**What you should do**
Omit the pictures, please, and give each record below again exactly.

**Available records**
===============

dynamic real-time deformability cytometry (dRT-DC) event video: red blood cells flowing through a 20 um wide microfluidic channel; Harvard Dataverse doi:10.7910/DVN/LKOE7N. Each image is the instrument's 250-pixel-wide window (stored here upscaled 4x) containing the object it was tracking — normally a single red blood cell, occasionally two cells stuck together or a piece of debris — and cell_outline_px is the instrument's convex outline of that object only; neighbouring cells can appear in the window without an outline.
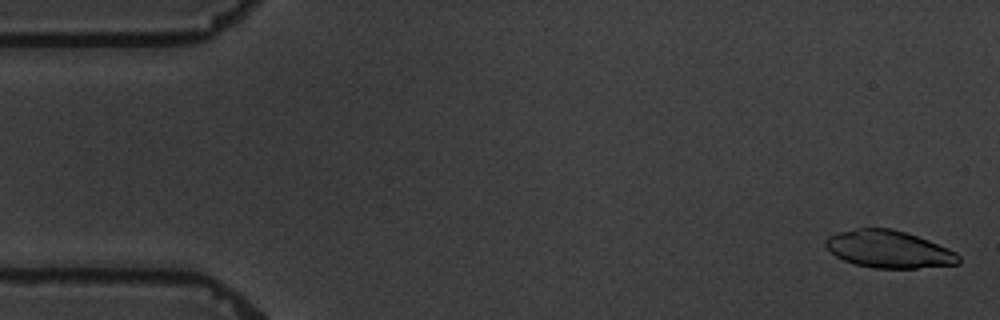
{"species": "common noctule bat (a hibernating species)", "species_latin": "Nyctalus noctula", "temperature_condition": "warm", "stored_images_in_passage": 5, "camera_frame_rate_fps": 3000, "um_per_image_px": 0.085, "animal": {"sex": "male", "body_mass_g": 19.5, "forearm_length_mm": 54.6}, "frame": {"image": 1, "passage_image": 1, "time_ms": 0.0, "image_size_px": [1000, 320], "cell_outline_px": [[960, 264], [916, 268], [876, 268], [856, 264], [844, 260], [836, 256], [824, 244], [824, 240], [828, 236], [840, 232], [856, 228], [892, 228], [928, 240], [948, 248], [956, 252], [960, 256]], "centroid_in_image_um": [75.56, 21.18], "position_along_channel_um": 9.4, "area_um2": 28.78}}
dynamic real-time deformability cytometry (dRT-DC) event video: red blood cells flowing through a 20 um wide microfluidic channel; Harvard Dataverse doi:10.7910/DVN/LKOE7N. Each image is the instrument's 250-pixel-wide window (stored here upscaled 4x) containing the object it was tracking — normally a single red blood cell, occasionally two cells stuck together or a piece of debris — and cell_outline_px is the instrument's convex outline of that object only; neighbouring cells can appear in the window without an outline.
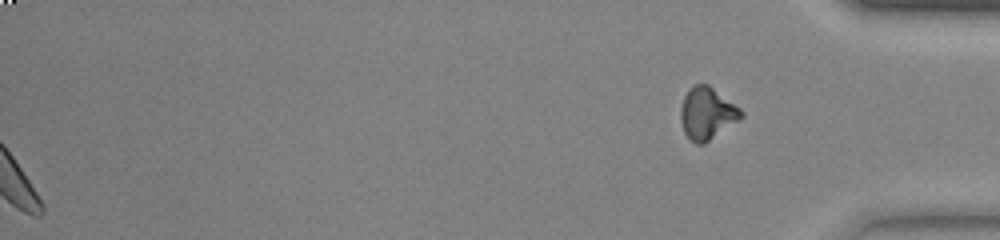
{"species": "common noctule bat (a hibernating species)", "species_latin": "Nyctalus noctula", "temperature_condition": "warm", "stored_images_in_passage": 43, "segment_of_instrument_passage": [2, 2], "camera_frame_rate_fps": 3000, "um_per_image_px": 0.085, "animal": {"sex": "female", "body_mass_g": 23.0, "forearm_length_mm": 53.4}, "frame": {"image": 1, "passage_image": 43, "time_ms": 14.0, "image_size_px": [1000, 240], "cell_outline_px": [[744, 116], [704, 144], [696, 144], [684, 132], [680, 120], [680, 108], [684, 96], [688, 88], [696, 84], [708, 84], [740, 108], [744, 112]], "centroid_in_image_um": [60.08, 9.62], "position_along_channel_um": 375.1, "area_um2": 18.26}}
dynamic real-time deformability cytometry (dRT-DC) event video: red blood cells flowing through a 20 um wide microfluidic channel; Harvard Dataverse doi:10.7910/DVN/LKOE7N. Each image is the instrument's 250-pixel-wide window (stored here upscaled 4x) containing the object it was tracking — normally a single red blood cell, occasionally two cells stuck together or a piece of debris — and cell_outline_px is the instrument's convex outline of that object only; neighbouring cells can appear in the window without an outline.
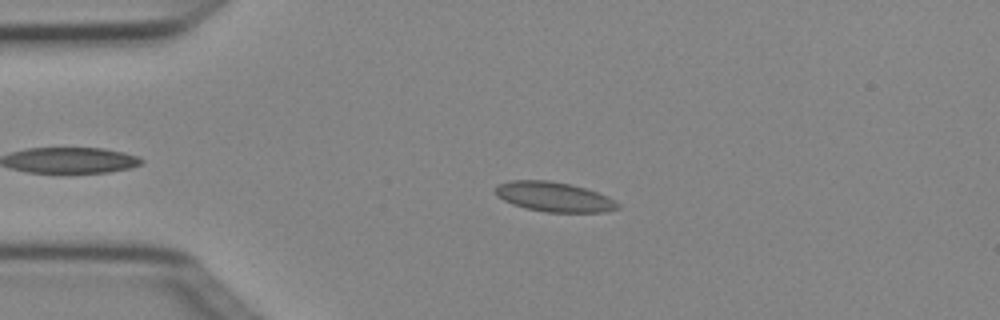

===============

**Result**
dynamic real-time deformability cytometry (dRT-DC) event video: red blood cells flowing through a 20 um wide microfluidic channel; Harvard Dataverse doi:10.7910/DVN/LKOE7N. Each image is the instrument's 250-pixel-wide window (stored here upscaled 4x) containing the object it was tracking — normally a single red blood cell, occasionally two cells stuck together or a piece of debris — and cell_outline_px is the instrument's convex outline of that object only; neighbouring cells can appear in the window without an outline.
{"species": "common noctule bat (a hibernating species)", "species_latin": "Nyctalus noctula", "temperature_condition": "warm", "stored_images_in_passage": 5, "camera_frame_rate_fps": 3000, "um_per_image_px": 0.085, "animal": {"sex": "male", "body_mass_g": 19.5, "forearm_length_mm": 54.6}, "frame": {"image": 1, "passage_image": 1, "time_ms": 0.0, "image_size_px": [1000, 320], "cell_outline_px": [[960, 264], [916, 268], [876, 268], [856, 264], [844, 260], [836, 256], [824, 244], [824, 240], [828, 236], [840, 232], [856, 228], [892, 228], [928, 240], [948, 248], [956, 252], [960, 256]], "centroid_in_image_um": [75.56, 21.18], "position_along_channel_um": 9.4, "area_um2": 28.78}}
dynamic real-time deformability cytometry (dRT-DC) event video: red blood cells flowing through a 20 um wide microfluidic channel; Harvard Dataverse doi:10.7910/DVN/LKOE7N. Each image is the instrument's 250-pixel-wide window (stored here upscaled 4x) containing the object it was tracking — normally a single red blood cell, occasionally two cells stuck together or a piece of debris — and cell_outline_px is the instrument's convex outline of that object only; neighbouring cells can appear in the window without an outline.
{"species": "common noctule bat (a hibernating species)", "species_latin": "Nyctalus noctula", "temperature_condition": "warm", "stored_images_in_passage": 43, "segment_of_instrument_passage": [2, 2], "camera_frame_rate_fps": 3000, "um_per_image_px": 0.085, "animal": {"sex": "female", "body_mass_g": 23.0, "forearm_length_mm": 53.4}, "frame": {"image": 1, "passage_image": 43, "time_ms": 14.0, "image_size_px": [1000, 240], "cell_outline_px": [[744, 116], [704, 144], [696, 144], [684, 132], [680, 120], [680, 108], [684, 96], [688, 88], [696, 84], [708, 84], [740, 108], [744, 112]], "centroid_in_image_um": [60.08, 9.62], "position_along_channel_um": 375.1, "area_um2": 18.26}}
dynamic real-time deformability cytometry (dRT-DC) event video: red blood cells flowing through a 20 um wide microfluidic channel; Harvard Dataverse doi:10.7910/DVN/LKOE7N. Each image is the instrument's 250-pixel-wide window (stored here upscaled 4x) containing the object it was tracking — normally a single red blood cell, occasionally two cells stuck together or a piece of debris — and cell_outline_px is the instrument's convex outline of that object only; neighbouring cells can appear in the window without an outline.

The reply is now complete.